# Logarithm of Infinite Product of Complex Numbers

## Theorem

Let $\sequence {z_n}$ be a sequence of nonzero complex numbers.

The following statements are equivalent:

$(1): \quad$ The infinite product $\ds \prod_{n \mathop = 1}^\infty z_n$ converges to $z \in \C_{\ne 0}$.
$(2): \quad$ The series $\ds \sum_{n \mathop = 1}^\infty \log z_n$ converges to $\log z + 2 k \pi i$ for some integer $k \in \Z$.

## Proof

### $(1)$ implies $(2)$

Suppose $\ds \prod_{n \mathop = 1}^\infty z_n$ converges to $z$.

By Convergence of Series of Complex Numbers by Real and Imaginary Part, it suffices to show that:

$\ds \sum_{n \mathop = 1}^\infty \Re \log z_n = \Re \log z$
$\ds \sum_{n \mathop = 1}^\infty \Im \log z_n = \Im \log z + 2 k \pi$

#### Real Part

Let $P_n$ denote the $n$th partial product.

Then $P_n \to z$.

$\cmod {P_n} \to \cmod z$
$\log \cmod {P_n} \to \log \cmod z$

By definition of complex natural logarithm and Real Part of Sum of Complex Numbers:

$\ds \log \cmod {P_n} = \sum_{j \mathop = 1}^n \Re \log z_j$

#### Imaginary Part

It remains to show that:

$\ds \sum_{j \mathop = 1}^n \Im \log z_j \to \arg z + 2 k \pi$

for some $k \in \Z$.

Let $\theta = \arg z$ be the argument of $z$.
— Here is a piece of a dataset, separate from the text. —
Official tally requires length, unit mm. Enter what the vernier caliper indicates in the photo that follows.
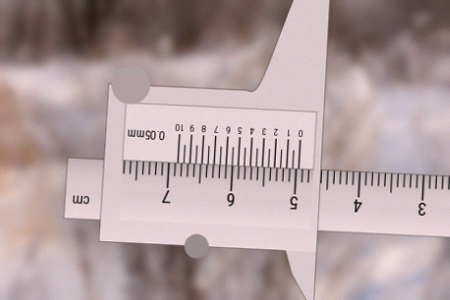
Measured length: 49.6 mm
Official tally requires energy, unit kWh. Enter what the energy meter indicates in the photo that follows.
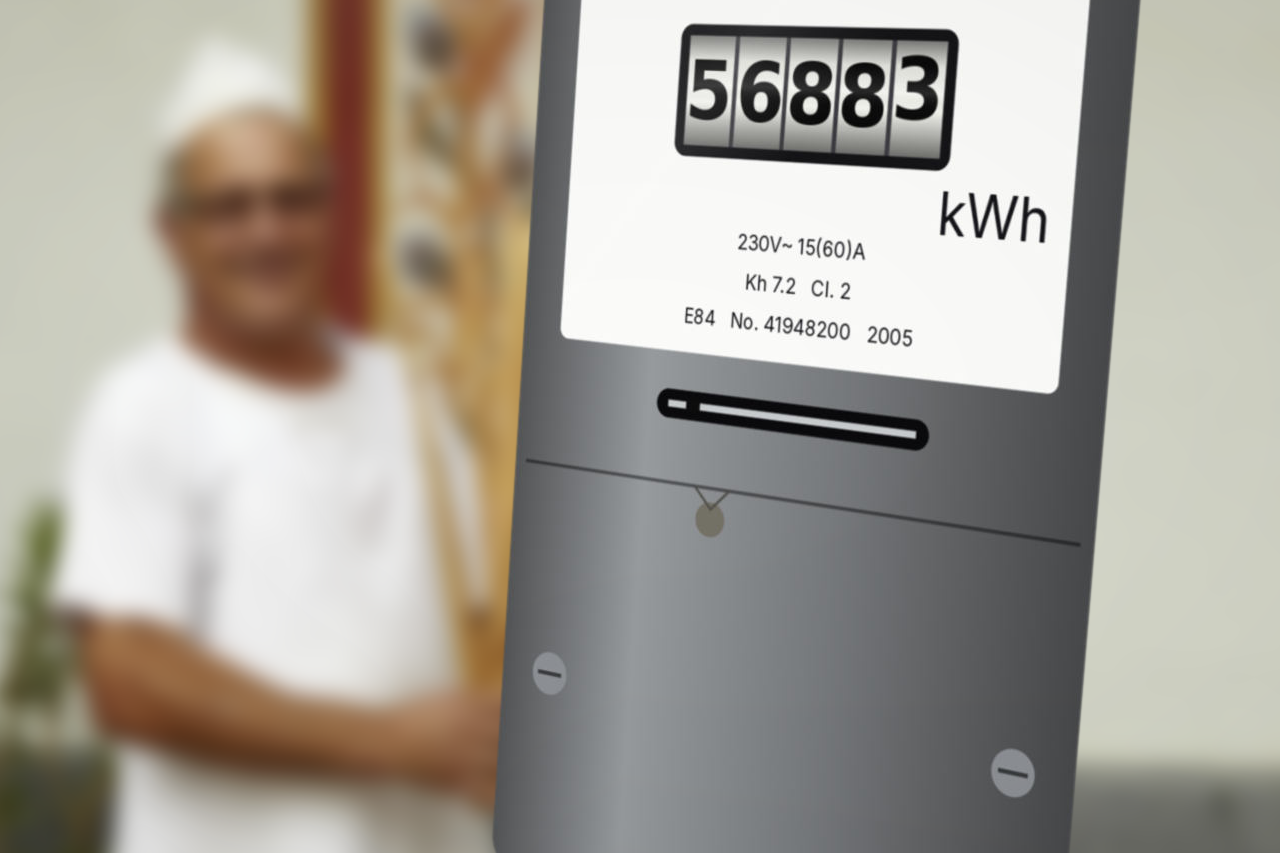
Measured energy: 56883 kWh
Let $\theta_n = \arg P_n$ be the argument of $P_n$ in the half-open interval $\hointl {\theta - \pi} {\theta + \pi}$.

$\theta_n \to \theta$

Let $k_n \in \Z$ be such that:

$\ds \sum_{j \mathop = 1}^n \Im \log z_j = \theta_n + 2 k_n \pi$

We show that $k_n$ is eventually constant.

By the Triangle Inequality:

$2 \pi \cmod {k_{n + 1} - k_n} \le \cmod {\theta_{n + 1} - \theta_n} + \cmod {\Im \log z_{n + 1} }$

By Factors in Convergent Product Converge to One, $z_n \to 1$.

By Complex Logarithm is Continuous Outside Branch, $\log z_n \to 0$.

Thus $2 \pi \cmod {k_{n + 1} - k_n} \to 0$.

So $k_n$ is eventually constant, say equal to $k$.

Then:

$\ds \sum_{j \mathop = 1}^n \Im \log z_j \to \theta + 2 k \pi$

$\Box$

### $(2)$ implies $(1)$

Suppose $\ds \sum_{n \mathop = 1}^\infty \log z_n = \log z + 2 k \pi i$.

$\ds \prod_{n \mathop = 1}^\infty z_n = z$

Hence the result.

$\blacksquare$